:: SELECTED EXCERPT ::
▽

Chris Cillizza adds this:

I get that Trump ran a very successful primary campaign against Washington and the Republicans who call it home. But, the primary is over. The targets now can’t be Jeff Flake, Mark Kirk or any other Republican. Trump needs GOP elected officials not only on board but enthusiastically so as he tries to rapidly build a national fundraising operation and scale up his paltry voter identification and get out the vote operations. Trump may not like Flake – he clearly doesn’t – but Flake has something that Trump doesn’t have in Arizona: a tested and able political organization. And, as of today, there’s no way in hell that political organization is going to work for Trump this fall.

That means the big picture is this:

There’s no discernible strategy here. It looks from afar like pure political pique and ego; Trump doesn’t like the idea that some Republicans are blanching at the idea of supporting him, so he tries to bully them into support or, at the very least, submission.

It hasn’t worked. It won’t work. Most political people know this. I would suspect most people on Trump’s payroll know this. It appears, however, that the man at the top of the campaign still doesn’t get it.

△

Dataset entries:
▽

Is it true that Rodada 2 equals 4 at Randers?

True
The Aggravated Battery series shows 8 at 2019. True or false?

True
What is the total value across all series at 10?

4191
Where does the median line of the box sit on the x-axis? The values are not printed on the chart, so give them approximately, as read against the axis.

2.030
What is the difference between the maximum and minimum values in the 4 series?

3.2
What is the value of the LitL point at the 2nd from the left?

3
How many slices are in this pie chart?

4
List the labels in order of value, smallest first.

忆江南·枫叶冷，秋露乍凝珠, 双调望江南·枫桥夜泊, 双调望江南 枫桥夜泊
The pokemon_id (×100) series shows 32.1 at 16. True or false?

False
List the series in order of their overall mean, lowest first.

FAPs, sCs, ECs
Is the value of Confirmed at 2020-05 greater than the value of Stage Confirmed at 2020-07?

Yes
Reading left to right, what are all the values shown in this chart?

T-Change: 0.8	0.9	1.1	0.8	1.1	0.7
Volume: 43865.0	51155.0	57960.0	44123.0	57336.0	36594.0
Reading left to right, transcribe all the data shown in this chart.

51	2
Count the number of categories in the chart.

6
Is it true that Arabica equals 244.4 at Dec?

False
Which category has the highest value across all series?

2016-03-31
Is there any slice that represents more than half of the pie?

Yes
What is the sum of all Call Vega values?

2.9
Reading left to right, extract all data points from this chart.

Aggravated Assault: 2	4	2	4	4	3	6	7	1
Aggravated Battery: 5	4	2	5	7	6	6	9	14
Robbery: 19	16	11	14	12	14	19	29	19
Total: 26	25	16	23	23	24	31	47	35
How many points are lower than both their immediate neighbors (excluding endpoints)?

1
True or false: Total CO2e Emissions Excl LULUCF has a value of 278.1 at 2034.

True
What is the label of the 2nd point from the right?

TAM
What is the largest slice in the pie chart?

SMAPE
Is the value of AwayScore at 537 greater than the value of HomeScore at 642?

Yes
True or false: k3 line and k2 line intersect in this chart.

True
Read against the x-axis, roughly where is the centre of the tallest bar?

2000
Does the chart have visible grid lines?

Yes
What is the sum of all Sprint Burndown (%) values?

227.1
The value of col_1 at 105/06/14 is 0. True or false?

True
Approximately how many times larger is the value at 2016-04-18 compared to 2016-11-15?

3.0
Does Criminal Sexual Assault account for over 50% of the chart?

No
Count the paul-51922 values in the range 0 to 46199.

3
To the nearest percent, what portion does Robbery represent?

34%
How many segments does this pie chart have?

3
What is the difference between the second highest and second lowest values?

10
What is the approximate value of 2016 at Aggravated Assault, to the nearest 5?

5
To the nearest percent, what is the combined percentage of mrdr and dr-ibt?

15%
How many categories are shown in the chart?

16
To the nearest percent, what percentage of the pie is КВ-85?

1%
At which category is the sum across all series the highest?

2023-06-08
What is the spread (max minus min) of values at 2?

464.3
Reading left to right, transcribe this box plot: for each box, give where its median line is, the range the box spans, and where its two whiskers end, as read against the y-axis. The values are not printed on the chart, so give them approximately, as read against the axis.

△

:: TASKS TO CARRY OUT ::
• A. According to the commentary on Trump's campaign, what does Flake have in Arizona that Trump doesn't?
• B. Carry on the commentary about Trump and Republican officials, picking up after its final sentence.

:: ANSWERS ::
• A. A tested and able political organization.

• B.
That seems to be true, and leads Nancy LeTourneau in a different direction:

Let’s be honest – Donald Trump is definitely not a team player. A cursory look at his business, entertainment and political careers tells us that, other than family, his litigious bullying means that he usually goes it alone. That’s why we’ve seen so much upheaval among his campaign staff. He tends to be drawn to the most unsavory of characters (Roy Cohn and Paul Manafort) as mentors/partners. But mostly he likes people he can bully…

So now we’re at the point in the 2016 presidential race when all eyes turn to who Trump will pick for the ultimate team-player spot – vice president. Yesterday Sen. Bob Corker wisely withdrew from this contest and it looks as if Sen. Joni Ernst has as well.

What I find interesting is that two of the guys who still seem to be in the running know a thing or two about being a bully themselves – Newt Gingrich and Chris Christie. I’m sure they are both smart enough to know what it means to play on “Team Trump.”

And that makes them the wise men:

I suspect that they both think that they are smarter bullies and can out-Trump him. That’s what narcissists usually assume. But I also suspect that they have calculated that if Trump actually makes it to the White House, he won’t last long. Republican leaders like Mitch McConnell have already suggested that there are “Constitutional remedies” if he were to veer off course. In other words, he would be impeached and his vice president would be the man left standing. Neither Gingrich nor Christie wants to be Trump’s lapdog permanently. They want to be president and see Donald Trump as a way to get there.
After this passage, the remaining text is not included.